За воспоминаниями Папа Цаплер не заметил, как машина миновала последний освещенный магазин, бензоколонку и выехала из города. Разговаривать не хотелось – только что хмырь из Военно-Технического Бюро отказал им в финансировании уже утвержденной Министерством Нападения программы опытов. В молчании они проехали несколько километров. Дорога была пуста, и Самомото, давая волю раздражению, вертелся на ней, заезжая на полосу встречного движения.
– Успокойся, – посоветовал Папа Цаплер. – Наше от нас не уйдет…
– Их от них тоже… – Самомото встрепенулся от забредшей в голову мысли. – Я к этим гадам завтра съезжу. Репей посажу… Или одуванчик.
Папа Цаплер поморщился. Его товарищ был человеком хорошим, но увлекающимся. Сам профессор считал, что с радикальными идеями лучше подумать до утра и не строить никаких скоропалительных планов отмщения. Да и кому там мстить? За что?
– Это все, конечно, возможно. Возможно, даже нужно и необходимо…
– Но?
– Но меня, если честно, больше всего сейчас беспокоит этот ящик с ананасами. Его точно не было? Или он все-таки был и пропал?
– Не было, – ответил Самомото.
Папа Цаплер облегченно вздохнул.
– Или был… – продолжил Самомото. – Какая теперь разница? По накладным ящик проходит?
– Нет.
– Ну, вот и все. Значит, и не было.
– А если все-таки он есть?
– Тогда мы узнаем обо всем из газет.
– Ага… Узнают и урежут финансирование. Появятся же у них деньги в конце концов?
– Я бы на их месте поступил с точностью до наоборот. Засчитал бы это как очередной опыт, подтверждающий нашу профессиональную состоятельность.
– Вот поэтому ты и не генерал.
– Точно. Я умнее…
Самомото плавно сбросил скорость. Дорога, огибая довольно высокий холм, круто поворачивала. Перед поворотом лежали скатившиеся сверху камни. Машина притормозила. Кусты, густо росшие вдоль дороги, царапнули ветками по стеклу. Папа Цаплер оторвал глаза от асфальта, разглядывая крупные красные ягоды на ветках, и не сразу сообразил, что машина встала.
– Э-э-э? Человек? – удивился Самомото, увидев торчащие из-под капота ноги.
– А-а-а, дави его… – скомандовал Папа Цаплер. – Одним больше, одним меньше…

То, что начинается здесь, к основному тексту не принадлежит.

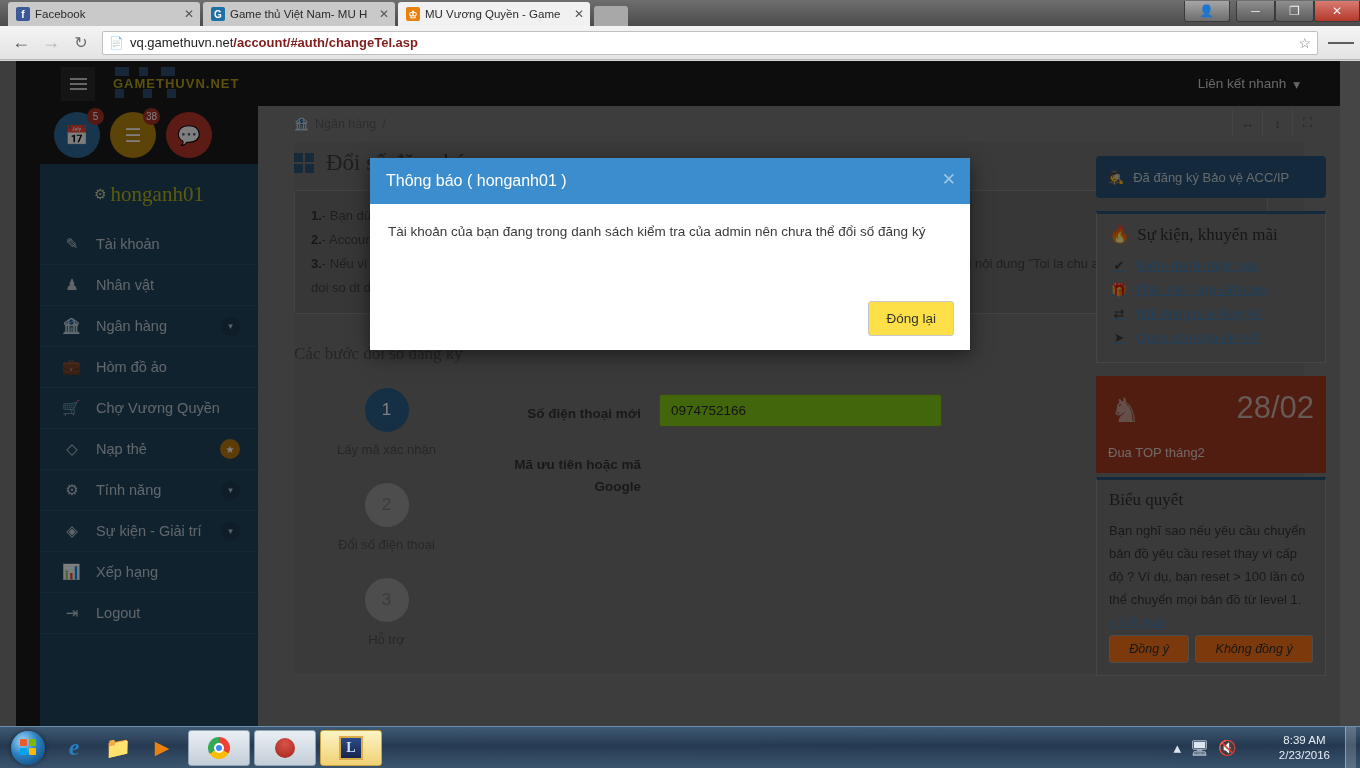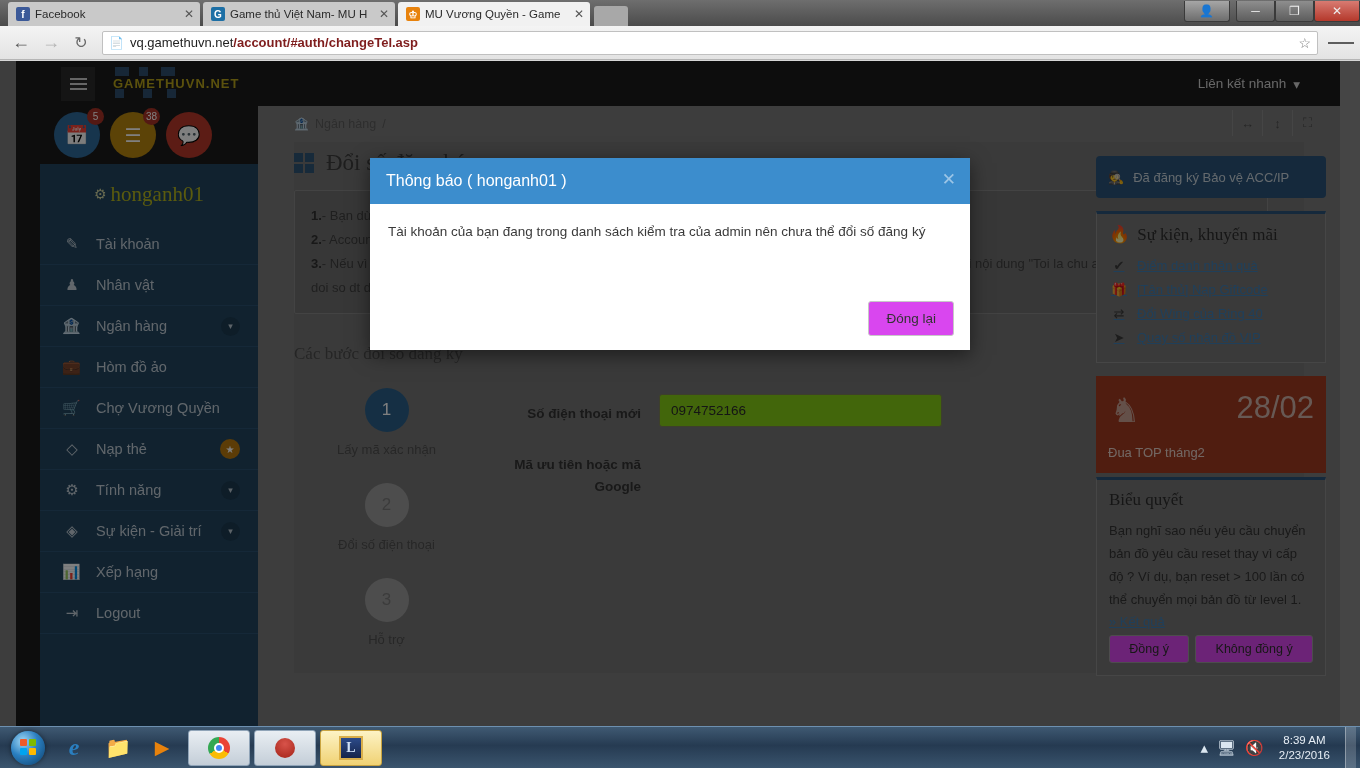--- a/index.html
+++ b/index.html
@@ -296,21 +296,21 @@
   }
   #promo .ptitle{ position:absolute; left:12px; bottom:13px; font-size:13px; color:#e4cfc7; }
   #promo .knight{ position:absolute; left:14px; top:14px; font-size:34px; color:#c9a193; }
 
   #bieuquyet{ margin-top:4px; }
   #bq-text{ font-size:13px; color:#333; line-height:23px; }
   #bq-result{ font-size:13px; color:#3f7fb5; margin-top:3px; display:block; }
   #bq-buttons{ display:flex; gap:6px; margin-top:6px; }
   .bq-btn{
     flex:1 1 auto; text-align:center; padding:6px 4px; font-size:12.5px;
-    background:#d946ef; border:1px solid #9a9a9a; border-radius:3px; color:#2f2f2f;
+    background:#f97316; border:1px solid #9a9a9a; border-radius:3px; color:#2f2f2f;font-style:italic;
   }
 
   
   #modal{
     position:absolute; left:370px; top:97px; width:600px; height:192px;
     background:#fff; z-index:100; box-shadow:0 5px 18px rgba(0,0,0,0.5);
   }
   #modal-header{
     height:46px; background:#3c8dcd; display:flex; align-items:center;
     padding:0 16px; color:#fff; position:relative;
@@ -319,21 +319,21 @@
   #modal-close{
     position:absolute; right:14px; top:11px; font-size:17px; color:#9cc5e6; cursor:pointer;
   }
   #modal-body{
     padding:17px 18px 0 18px; font-size:13.5px; color:#3a3a3a; line-height:22px;
   }
   #modal-footer{
     position:absolute; right:16px; bottom:14px;
   }
   #modal-btn{
-    padding:9px 17px; background:#d946ef; border:1px solid #c8c8c8; border-radius:3px;
+    padding:9px 17px; background:#fde047; border:1px solid #c8c8c8; border-radius:3px;
     font-size:13.5px; color:#333;
   }
 
   
   #taskbar{
     position:absolute; left:0; bottom:0; width:1360px; height:42px;
     background:linear-gradient(180deg, rgba(60,85,110,0.95) 0%, rgba(35,55,78,0.97) 45%, rgba(55,80,105,0.95) 100%);
     border-top:1px solid #6d90b0;
     display:flex; align-items:center;
   }
@@ -359,21 +359,21 @@
     border:1px solid #90a4b8; border-radius:3px;
   }
   .tbtask.highlight{
     background:linear-gradient(180deg,#fdf3c5 0%, #f0d274 100%);
     border-color:#c9a441;
   }
   #tray{
     margin-left:auto; display:flex; align-items:center; gap:9px; padding-right:4px;
     color:#e7eef5; font-size:11.5px;
   }
-  #clock{ text-align:center; line-height:15px; padding:0 6px; }
+  #clock{ text-align:center; line-height:15px; padding:0 6px;margin-left:27px; }
   #showdesk{
     width:11px;height:42px; background:rgba(255,255,255,0.18);
     border-left:1px solid rgba(255,255,255,0.35);
   }
   .trayicon{ font-size:15px; color:#dbe6f0; display:flex; align-items:center; }
 </style>
 </head>
 <body>
 
 <div id="desktop"></div>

Его товарищ не послушался и ткнул локтем Папу Цаплера, чтобы не зарывался:
– Посмотри…
Бормоча вполголоса проклятия в адрес очередного мученика науки, Папа вышел из машины. Обходя грузовик, профессор успел проклясть жизнь и порядки, при которых ему мало того что не дают на опыты денег, так еще и разные дураки бросаются под колеса… Не скрывая своего раздражения, этот обычно интеллигентный человек нецензурно советовал лежащему на асфальте идиоту, если тот действительно хочет свести счеты с жизнью, дойти до их лабораторного огорода, встать под яблоню и потрясти ее посильнее. Выслушать ответ ему не пришлось. Внимание переключилось на окруживших его вооруженных людей.
– В чем дело? – спокойно спросил профессор. Он мог бы и не спрашивать, и без того ясно было, что дело, скорее всего, в их бумажниках или автомобиле. – Господам угодно развлечься?
– Господам угодно прокатиться, – раздалось снизу.
Гекча поднялся с асфальта.
– С вашего разрешения мы хотим воспользоваться этим автомобилем.
В профессоре, еще не остывшем от словопрений в Военно-Техническом Бюро, закипело холодное бешенство.
– Может быть, вам еще что-нибудь нужно? У моего коллеги, например, есть хорошее исподнее… Совсем чистое…
Этот вопрос остался открытым, оттого что кто-то крикнул:
– Профессор! Коллега!
Нарушив все правила конспирации, на дорогу выбежал один из делегатов и начал трясти руку Папе Цаплеру.
– Не пугайтесь, профессор. Тут все порядочные люди, – приговаривал делегат.
Близоруко щурясь, профессор разглядывал говорившего, не в силах поверить своим глазам, и наконец всплеснул руками.
– Сеньор Себасьяно? Вы? – спросил он с великим изумлением. – Вы на большой дороге? Вам что, мало платят на кафедре гидравлики?
– Одну минуту, профессор! – перебил его делегат. – Среди нас нет грабителей!
Ага… Вот и ощущения вернулись. Из бесплотного духа, витавшего в кабине над профессорскими головами, я стал живым человеком. Чувствующим, видящим, способным к действиям. В руках автомат, и взгляд с прищуром. Так. На всякий случай. Я же понял, что это не враги.